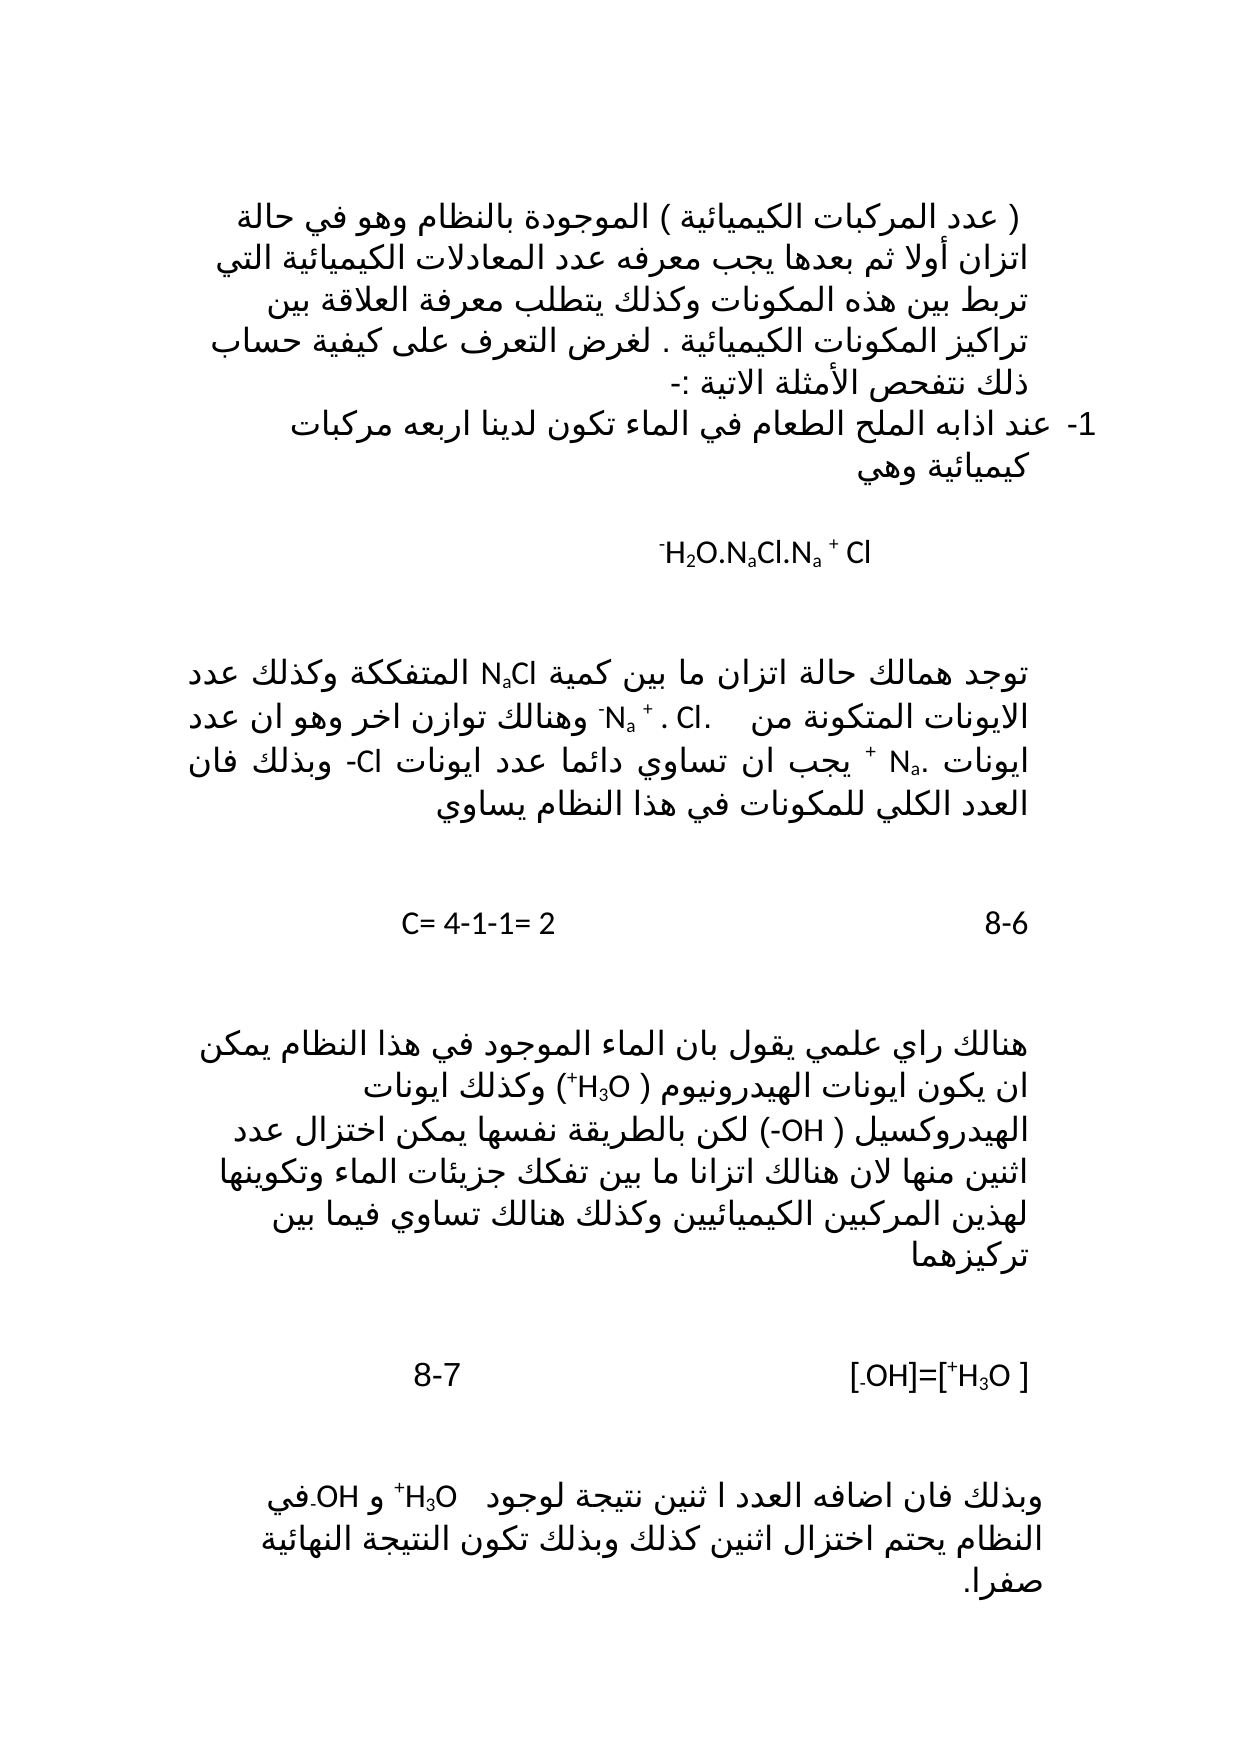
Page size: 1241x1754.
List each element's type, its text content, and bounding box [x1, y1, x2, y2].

text توجد همالك حالة اتزان ما بين كمية NaCl المتفككة وكذلك عدد الايونات المتكونة من .Na + . Cl- وهنالك توازن اخر وهو ان عدد ايونات .Na + يجب ان تساوي دائما عدد ايونات Cl- وبذلك فان العدد الكلي للمكونات في هذا النظام يساوي [187, 652, 1029, 822]
text وبذلك فان اضافه العدد ا ثنين نتيجة لوجود H3O+ و OH-في النظام يحتم اختزال اثنين كذلك وبذلك تكون النتيجة النهائية صفرا. [187, 1475, 1044, 1599]
list ( عدد المركبات الكيميائية ) الموجودة بالنظام وهو في حالة اتزان أولا ثم بعدها يجب معرفه عدد المعادلات الكيميائية التي تربط بين هذه المكونات وكذلك يتطلب معرفة العلاقة بين تراكيز المكونات الكيميائية . لغرض التعرف على كيفية حساب ذلك نتفحص الأمثلة الاتية :- [187, 197, 1029, 401]
text هنالك راي علمي يقول بان الماء الموجود في هذا النظام يمكن ان يكون ايونات الهيدرونيوم ( H3O+) وكذلك ايونات الهيدروكسيل ( OH-) لكن بالطريقة نفسها يمكن اختزال عدد اثنين منها لان هنالك اتزانا ما بين تفكك جزيئات الماء وتكوينها لهذين المركبين الكيميائيين وكذلك هنالك تساوي فيما بين تركيزهما [187, 1023, 1029, 1274]
text [ H3O+]=[OH-] 8-7 [187, 1354, 1029, 1395]
list H2O.NaCl.Na + Cl- [187, 531, 1029, 572]
list عند اذابه الملح الطعام في الماء تكون لدينا اربعه مركبات كيميائية وهي [187, 404, 1067, 484]
text C= 4-1-1= 2 8-6 [187, 902, 1029, 943]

################

**WHAT THIS TASK INVOLVES:** Given the word "ايونات", show every line of the records that contains it.

**RESULT OF THIS TASK:**
text توجد همالك حالة اتزان ما بين كمية NaCl المتفككة وكذلك عدد الايونات المتكونة من .Na + . Cl- وهنالك توازن اخر وهو ان عدد ايونات .Na + يجب ان تساوي دائما عدد ايونات Cl- وبذلك فان العدد الكلي للمكونات في هذا النظام يساوي [187, 652, 1029, 822]
text هنالك راي علمي يقول بان الماء الموجود في هذا النظام يمكن ان يكون ايونات الهيدرونيوم ( H3O+) وكذلك ايونات الهيدروكسيل ( OH-) لكن بالطريقة نفسها يمكن اختزال عدد اثنين منها لان هنالك اتزانا ما بين تفكك جزيئات الماء وتكوينها لهذين المركبين الكيميائيين وكذلك هنالك تساوي فيما بين تركيزهما [187, 1023, 1029, 1274]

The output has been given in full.